Doshi Fenil R, Konkle Talia, Alvarez George A
Department of Psychology, Harvard University, Cambridge, Massachusetts, United States of America.
Kempner Institute for the Study of Natural and Artificial Intelligence, Harvard University, Cambridge, Massachusetts, United States of America.
PLoS Comput Biol. 2025 Aug 18;21(8):e1013391. doi: 10.1371/journal.pcbi.1013391. eCollection 2025 Aug.
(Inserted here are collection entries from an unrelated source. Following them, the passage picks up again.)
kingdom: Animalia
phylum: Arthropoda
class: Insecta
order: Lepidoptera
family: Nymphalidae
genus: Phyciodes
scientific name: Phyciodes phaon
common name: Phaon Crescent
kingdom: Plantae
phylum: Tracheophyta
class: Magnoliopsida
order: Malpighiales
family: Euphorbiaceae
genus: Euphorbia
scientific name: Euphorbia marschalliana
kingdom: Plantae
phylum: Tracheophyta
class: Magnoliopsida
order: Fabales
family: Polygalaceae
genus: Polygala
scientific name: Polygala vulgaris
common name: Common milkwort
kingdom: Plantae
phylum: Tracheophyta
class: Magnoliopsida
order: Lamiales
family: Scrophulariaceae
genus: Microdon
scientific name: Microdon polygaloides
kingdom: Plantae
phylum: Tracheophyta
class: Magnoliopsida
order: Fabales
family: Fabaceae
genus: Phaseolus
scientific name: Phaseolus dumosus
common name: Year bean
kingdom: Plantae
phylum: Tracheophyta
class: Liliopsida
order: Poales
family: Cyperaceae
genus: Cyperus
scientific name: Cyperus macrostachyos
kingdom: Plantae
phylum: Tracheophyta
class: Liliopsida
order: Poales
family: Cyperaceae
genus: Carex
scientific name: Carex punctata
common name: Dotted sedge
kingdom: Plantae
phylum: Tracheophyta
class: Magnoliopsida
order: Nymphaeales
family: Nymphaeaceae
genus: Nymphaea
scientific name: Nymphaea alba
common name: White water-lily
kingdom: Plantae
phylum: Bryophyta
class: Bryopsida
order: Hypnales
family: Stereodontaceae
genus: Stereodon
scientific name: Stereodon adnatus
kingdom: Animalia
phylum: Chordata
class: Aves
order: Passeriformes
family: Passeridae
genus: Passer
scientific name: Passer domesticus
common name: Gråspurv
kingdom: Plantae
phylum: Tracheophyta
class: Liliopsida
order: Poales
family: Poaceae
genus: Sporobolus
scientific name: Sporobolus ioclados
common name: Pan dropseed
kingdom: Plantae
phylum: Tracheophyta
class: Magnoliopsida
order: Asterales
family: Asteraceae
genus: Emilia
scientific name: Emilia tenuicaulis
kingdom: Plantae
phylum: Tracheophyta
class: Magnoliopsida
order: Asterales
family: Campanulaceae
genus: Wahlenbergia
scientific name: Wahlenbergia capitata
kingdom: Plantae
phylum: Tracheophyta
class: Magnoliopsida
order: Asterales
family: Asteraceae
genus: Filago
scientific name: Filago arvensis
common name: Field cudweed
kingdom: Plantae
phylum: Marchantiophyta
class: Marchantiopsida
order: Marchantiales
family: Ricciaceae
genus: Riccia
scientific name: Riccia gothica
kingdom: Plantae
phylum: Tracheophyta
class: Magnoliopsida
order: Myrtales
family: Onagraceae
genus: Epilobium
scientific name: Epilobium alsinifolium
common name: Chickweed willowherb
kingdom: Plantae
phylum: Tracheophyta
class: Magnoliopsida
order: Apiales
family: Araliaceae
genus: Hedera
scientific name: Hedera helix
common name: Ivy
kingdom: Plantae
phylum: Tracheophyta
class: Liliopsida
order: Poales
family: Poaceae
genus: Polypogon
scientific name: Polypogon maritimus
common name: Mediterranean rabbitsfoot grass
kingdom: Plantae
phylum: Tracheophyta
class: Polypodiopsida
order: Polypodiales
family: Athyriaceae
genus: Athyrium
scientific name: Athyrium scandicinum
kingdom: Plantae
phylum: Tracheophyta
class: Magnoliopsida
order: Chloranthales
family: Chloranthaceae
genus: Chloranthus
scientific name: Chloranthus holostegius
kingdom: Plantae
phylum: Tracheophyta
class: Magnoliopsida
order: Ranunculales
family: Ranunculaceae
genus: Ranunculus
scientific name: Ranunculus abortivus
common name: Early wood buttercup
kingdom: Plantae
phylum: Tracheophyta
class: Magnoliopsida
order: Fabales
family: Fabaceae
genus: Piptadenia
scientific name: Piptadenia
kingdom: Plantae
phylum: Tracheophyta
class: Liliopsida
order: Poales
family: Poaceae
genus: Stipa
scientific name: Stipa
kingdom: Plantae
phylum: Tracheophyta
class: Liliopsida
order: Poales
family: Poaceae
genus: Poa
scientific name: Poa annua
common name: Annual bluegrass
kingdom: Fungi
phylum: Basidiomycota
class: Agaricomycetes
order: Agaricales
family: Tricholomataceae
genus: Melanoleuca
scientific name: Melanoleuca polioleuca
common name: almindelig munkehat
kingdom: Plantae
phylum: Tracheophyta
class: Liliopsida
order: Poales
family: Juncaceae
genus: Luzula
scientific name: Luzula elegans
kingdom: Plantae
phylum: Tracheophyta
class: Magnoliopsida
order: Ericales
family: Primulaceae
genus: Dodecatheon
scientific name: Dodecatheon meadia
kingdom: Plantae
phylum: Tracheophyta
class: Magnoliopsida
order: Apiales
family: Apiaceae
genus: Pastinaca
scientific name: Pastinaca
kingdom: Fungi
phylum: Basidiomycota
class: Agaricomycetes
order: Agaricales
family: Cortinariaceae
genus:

Deep neural network models provide a powerful experimental platform for exploring core mechanisms underlying human visual perception, such as perceptual grouping and contour integration-the process of linking local edge elements to arrive at a unified perceptual representation of a complete contour. Here, we demonstrate that feedforward convolutional neural networks (CNNs) fine-tuned on contour detection show this human-like capacity, but without relying on mechanisms proposed in prior work, such as lateral connections, recurrence, or top-down feedback. We identified two key properties needed for ImageNet pre-trained, feed-forward models to yield human-like contour integration: first, progressively increasing receptive field structure served as a critical architectural motif to support this capacity; and second, biased fine-tuning for contour-detection specifically for gradual curves (~20 degrees) resulted in human-like sensitivity to curvature. We further demonstrate that fine-tuning ImageNet pretrained models uncovers other hidden human-like capacities in feed-forward networks, including uncrowding (reduced interference from distractors as the number of distractors increases), which is considered a signature of human perceptual grouping. Thus, taken together these results provide a computational existence proof that purely feedforward hierarchical computations are capable of implementing gestalt "good continuation" and perceptual organization needed for human-like contour-integration and uncrowding. More broadly, these results raise the possibility that in human vision, later stages of processing play a more prominent role in perceptual-organization than implied by theories focused on recurrence and early lateral connections.
深度神经网络模型为探索人类视觉感知的核心机制提供了一个强大的实验平台,例如感知分组和轮廓整合——将局部边缘元素连接起来以形成完整轮廓的统一感知表征的过程。在这里,我们证明了在轮廓检测上进行微调的前馈卷积神经网络(CNN)展现出了这种类似人类的能力,但不依赖于先前工作中提出的机制,如侧向连接、循环或自上而下的反馈。我们确定了ImageNet预训练的前馈模型产生类似人类轮廓整合所需的两个关键属性:第一,逐步增加的感受野结构是支持这种能力的关键架构主题;第二,针对渐变曲线(约20度)进行轮廓检测的有偏微调导致了对曲率的类似人类的敏感性。我们进一步证明,对ImageNet预训练模型进行微调揭示了前馈网络中其他类似人类的隐藏能力,包括解拥挤(随着干扰物数量增加,干扰物的干扰减少),这被认为是人类感知分组的一个特征。因此,综合这些结果提供了一个计算上的存在性证明,即纯粹的前馈层次计算能够实现类似人类轮廓整合和解拥挤所需的格式塔“良好延续”和感知组织。更广泛地说,这些结果提出了一种可能性,即在人类视觉中,处理的后期阶段在感知组织中发挥的作用比专注于循环和早期侧向连接的理论所暗示的更为突出。